A Agência Turca de Gestão de Catástrofes e Emergências (AFAD), que reporta ao Ministério do Interior, afirmou numa declaração no seu website que até agora foram confirmadas 45.089 pessoas mortas nas dez províncias afectadas pelos sismos, que mediram 7,7 e 7,6 na escala aberta de Richter.
Ele disse que cerca de dois milhões de pessoas foram evacuadas das províncias afectadas, onde cerca de 6.400 equipas de busca e salvamento ainda estão a trabalhar. As autoridades criaram um transporte aéreo para a entrega de materiais e ajuda à área.
O Presidente turco Recep Tayyip Erdogan afirmou na terça-feira que as autoridades «deram início aos trabalhos para a necessária reconstrução das cidades». «Dentro de alguns meses começaremos a construir 309.000 casas». Pedimos que nos seja concedido um ano para tal», disse ele.
«Temos a determinação e o poder de compensar toda a destruição. Não prejudicámos ninguém até agora», disse, antes de sublinhar que estava «consciente da magnitude da dor experimentada pelas vítimas», como relatado pelo diário turco ‘Hurriyet’.
«É impossível não ser movido pela acuidade e fortaleza demonstradas pela nossa nação.

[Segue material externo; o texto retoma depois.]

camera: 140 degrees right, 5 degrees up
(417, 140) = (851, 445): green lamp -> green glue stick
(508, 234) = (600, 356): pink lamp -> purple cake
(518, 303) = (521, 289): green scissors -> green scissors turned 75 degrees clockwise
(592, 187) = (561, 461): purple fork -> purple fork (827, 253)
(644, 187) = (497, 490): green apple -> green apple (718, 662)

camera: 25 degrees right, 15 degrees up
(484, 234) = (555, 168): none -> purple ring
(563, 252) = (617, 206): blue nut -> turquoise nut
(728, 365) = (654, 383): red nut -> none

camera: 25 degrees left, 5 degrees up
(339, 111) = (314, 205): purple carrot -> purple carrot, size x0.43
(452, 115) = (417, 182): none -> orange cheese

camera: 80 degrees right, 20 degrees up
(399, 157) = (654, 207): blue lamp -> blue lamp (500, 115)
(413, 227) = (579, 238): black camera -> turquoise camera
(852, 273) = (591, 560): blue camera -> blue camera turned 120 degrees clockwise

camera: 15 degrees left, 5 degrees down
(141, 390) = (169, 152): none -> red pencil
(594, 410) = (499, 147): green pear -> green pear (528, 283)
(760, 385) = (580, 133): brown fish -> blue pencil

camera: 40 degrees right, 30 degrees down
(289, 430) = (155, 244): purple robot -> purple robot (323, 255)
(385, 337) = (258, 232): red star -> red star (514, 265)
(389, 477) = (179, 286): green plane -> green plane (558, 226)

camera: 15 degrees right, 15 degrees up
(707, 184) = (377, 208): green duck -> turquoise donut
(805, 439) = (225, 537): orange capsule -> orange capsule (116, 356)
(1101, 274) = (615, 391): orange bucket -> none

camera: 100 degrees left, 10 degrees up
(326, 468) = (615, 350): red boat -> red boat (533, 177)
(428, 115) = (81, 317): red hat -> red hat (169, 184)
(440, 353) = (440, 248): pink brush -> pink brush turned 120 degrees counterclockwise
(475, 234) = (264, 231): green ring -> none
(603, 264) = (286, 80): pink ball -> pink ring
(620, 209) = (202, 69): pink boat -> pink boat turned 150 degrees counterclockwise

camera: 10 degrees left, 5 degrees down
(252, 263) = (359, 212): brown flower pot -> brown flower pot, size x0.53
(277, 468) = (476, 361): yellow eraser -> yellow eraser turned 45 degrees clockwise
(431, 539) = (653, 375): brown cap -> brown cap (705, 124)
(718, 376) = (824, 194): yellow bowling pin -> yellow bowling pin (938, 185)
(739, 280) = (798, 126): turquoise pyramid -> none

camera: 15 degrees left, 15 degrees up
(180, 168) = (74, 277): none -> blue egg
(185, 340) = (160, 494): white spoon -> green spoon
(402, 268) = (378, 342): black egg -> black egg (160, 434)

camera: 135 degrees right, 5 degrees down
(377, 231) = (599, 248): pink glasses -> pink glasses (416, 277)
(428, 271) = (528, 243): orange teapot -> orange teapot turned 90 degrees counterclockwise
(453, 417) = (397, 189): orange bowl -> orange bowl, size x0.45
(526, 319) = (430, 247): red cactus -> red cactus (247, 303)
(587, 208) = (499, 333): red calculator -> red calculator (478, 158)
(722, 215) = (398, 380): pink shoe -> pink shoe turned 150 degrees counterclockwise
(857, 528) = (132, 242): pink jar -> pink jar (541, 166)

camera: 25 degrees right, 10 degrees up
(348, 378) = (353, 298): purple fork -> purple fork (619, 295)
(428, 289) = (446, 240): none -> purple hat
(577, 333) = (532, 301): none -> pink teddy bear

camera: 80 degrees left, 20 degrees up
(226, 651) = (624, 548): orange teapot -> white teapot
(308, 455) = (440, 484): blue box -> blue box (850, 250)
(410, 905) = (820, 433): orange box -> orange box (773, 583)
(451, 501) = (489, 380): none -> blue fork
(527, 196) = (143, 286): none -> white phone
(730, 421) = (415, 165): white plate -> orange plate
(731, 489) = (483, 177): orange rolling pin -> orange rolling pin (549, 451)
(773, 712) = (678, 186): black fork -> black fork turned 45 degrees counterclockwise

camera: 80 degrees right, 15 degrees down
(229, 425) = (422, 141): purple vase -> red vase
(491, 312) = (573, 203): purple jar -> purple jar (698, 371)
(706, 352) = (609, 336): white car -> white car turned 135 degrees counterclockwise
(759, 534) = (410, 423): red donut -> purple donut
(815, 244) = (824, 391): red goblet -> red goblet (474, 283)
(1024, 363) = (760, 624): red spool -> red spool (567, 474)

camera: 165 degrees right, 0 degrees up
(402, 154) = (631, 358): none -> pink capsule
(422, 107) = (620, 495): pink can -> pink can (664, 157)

Durante as nossas visitas às províncias e distritos, vemos que a nossa nação enfrentou esta provação com dignidade», disse ele de Kahramanmaras.
Os sismos de 6 de Fevereiro, que foram seguidos por mais de 11.000 tremores de terra segundo a AFAD, também mataram quase 6.000 pessoas na Síria, embora o número de mortos no país árabe seja muito mais difícil de estimar, especialmente no noroeste do país detido pelos rebeldes.